AI Marketing

100m in Ten Seconds vs. Twelve: Why “Good Enough” AI Won’t Win at the Top

Generic AI is genuinely good — but good is now the baseline. Why “good enough” AI won’t win at the top of the field.

June 30, 2026Emmanuel Richard5 min read
100m in Ten Seconds vs. Twelve: Why “Good Enough” AI Won’t Win at the Top

Picture two sprinters in the 100 meters. One finishes in twelve seconds. The other finishes in ten. Watch them race and both look fast. If you had spent your life standing still, either one would look superhuman.

But twelve seconds and ten seconds are not two versions of the same thing. Twelve is a fit amateur. Ten is an Olympic finalist. There is no race where those two meet, no event where the amateur’s twelve comes close. And the gap was not settled on race day. It was built years earlier, in training that happened long before either runner reached the line.
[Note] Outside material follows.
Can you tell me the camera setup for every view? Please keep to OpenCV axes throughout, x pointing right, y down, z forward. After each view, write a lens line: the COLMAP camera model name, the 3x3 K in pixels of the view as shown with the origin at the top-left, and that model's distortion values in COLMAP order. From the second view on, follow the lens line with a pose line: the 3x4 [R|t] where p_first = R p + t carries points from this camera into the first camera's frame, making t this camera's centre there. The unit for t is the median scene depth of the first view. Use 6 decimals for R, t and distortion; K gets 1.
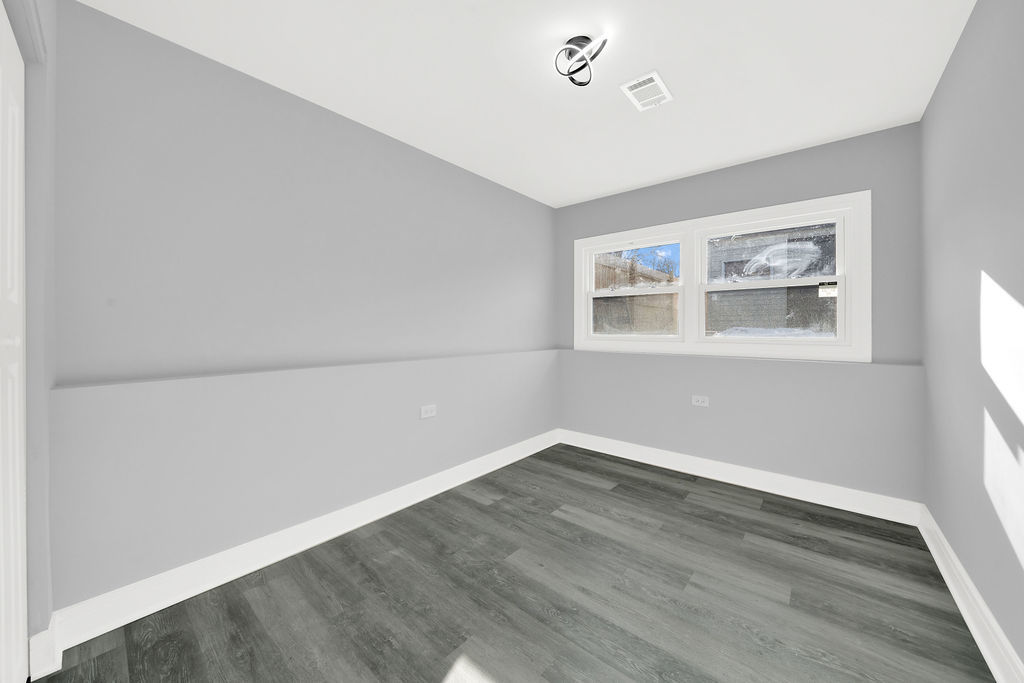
lens RADIAL K [[365.8, 0, 514.0], [0, 365.8, 335.1], [0, 0, 1]] dist [-0.017131, 0.000584]
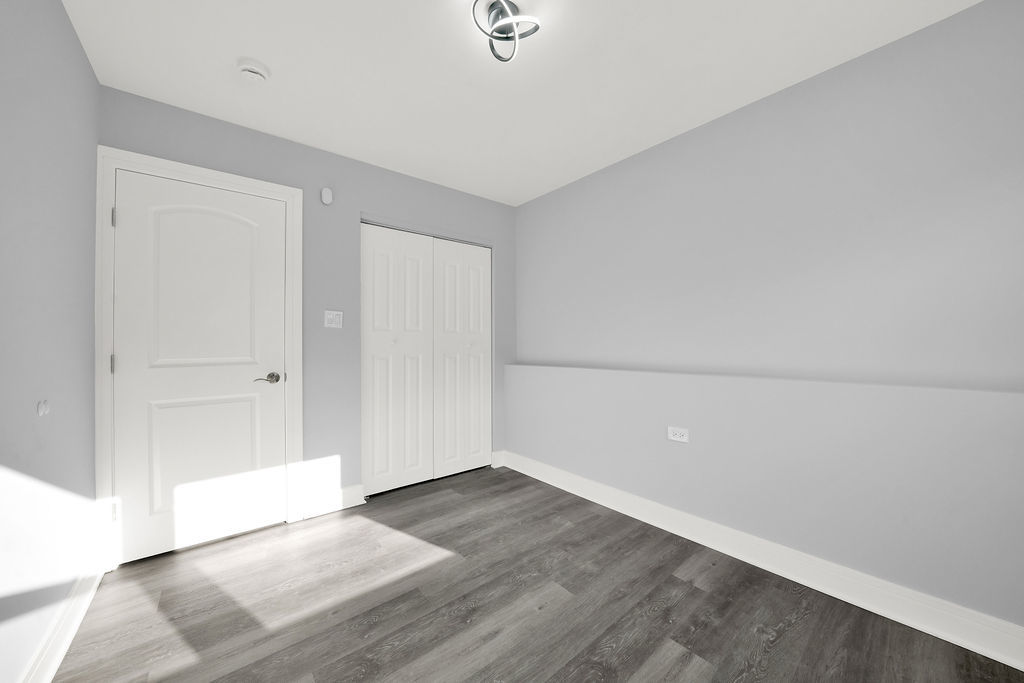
lens RADIAL K [[365.8, 0, 521.1], [0, 365.8, 341.2], [0, 0, 1]] dist [-0.017131, 0.000584]
pose [[-0.153337, 0.002955, -0.988170, 0.883773], [0.001672, 0.999995, 0.002731, -0.016960], [0.988173, -0.001234, -0.153341, 1.010392]]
That is what I keep coming back to when a marketing leader asks me whether generic AI is good enough for their content.

Everyone can run now

Let me give the generic models their due. They are remarkable. They produce fluent, on-brief copy in seconds. For a small brand starting from a blank page with a stretched team, a general-purpose tool is a real upgrade. It is the difference between not running and running.

But running is now table stakes. Every brand has the same models. Every competitor, every challenger, the same access. The blank page stopped being the problem. When a capability costs twenty dollars a month and millions of people have it, it cannot be the thing that sets you apart. It lifts everyone by the same amount and moves no one’s position in the race.

That is the twelve-second runner. Fast enough to feel impressive. Not fast enough to win anything that is actually contested.

The race the biggest brands are in

We recently sat with the marketing team of one of the most recognized consumer brands in the world. A household name, with decades of brand equity behind every word.

Their question was not whether AI could generate their copy. They knew it could. They had already produced a thousand passable variants by lunch. Their real question was harder: at our scale, will any of this actually move the numbers?

For a brand that size, a one or two point lift is not a rounding error. It is eight or nine figures. The marginal gain at the very top of the curve, the two seconds between ten and twelve, is the whole game. And a tool everyone else also has cannot hand you a gain that everyone else does not also get.

That is the trap of good enough AI for the world’s largest brands. It speeds up the part that was never the bottleneck and leaves the part that decides the outcome untouched. It is a faster route to the same ceiling everyone else is hitting.

You cannot prompt your way to elite

Here is what the ten-second sprinter has that the twelve-second sprinter cannot copy. It is not effort on the day. Not a better warm-up, not a smarter instruction shouted from the sideline. It is training. Years of it. Specialized, deliberate, measured, building something into the athlete that cannot be summoned on demand.

AI that performs works the same way.

A general model is trained on the open internet, which means it is trained on everything and therefore on nothing in particular. It has read the whole library and specialized in none of it. Prompt it well and you get a better draft. You cannot prompt it into expertise it was never trained to have.

What we built is different in kind, not degree. Persado’s models are trained on more than a decade of real performance outcomes in regulated, high-stakes marketing. Over 150 billion customer interactions. More than a million A/B tests. 120,000-plus performance-labeled campaigns. The system does not guess what language will work. It knows, because it has watched what actually moved real people to act, at scale, over years. That is not a prompt. That is training no general model has done and no competitor can buy off a shelf. Pair it with human experts who know these industries and you get the difference between a tool that writes and a tool that wins.

That is the moat. Not the architecture, because anyone can rent a model. The training is the thing.

In regulated markets, fast can mean disqualified

There is a second reason the twelve-second runner does not medal in the markets we serve. In a regulated industry, fast copy that is not compliant copy never reaches the track. It gets flagged, sent back, rewritten, reviewed again, and the speed you thought you bought disappears in the approval queue.

So we build compliance into the moment of creation, not after it. Content comes out compliant at the point it is generated. Performance and compliance produced together, not traded against each other. For a brand where one misstep becomes a headline, that is not a feature. It is the price of being allowed to run.

The question worth asking

When a marketing leader at a major brand asks me whether generic AI is good enough, I know what they are really asking. They want to know if fast and fine will protect a position that took decades to build.

It will not. Not because the generic tools are bad, they are genuinely good, but because good is now the baseline everyone shares. The entire point of a flagship brand is to not sit at the baseline.

So the right question is not whether the AI can write copy. Everyone’s can. The question is whether it was trained to win. At the top of the field, where you operate, those two seconds are the only thing that has ever mattered.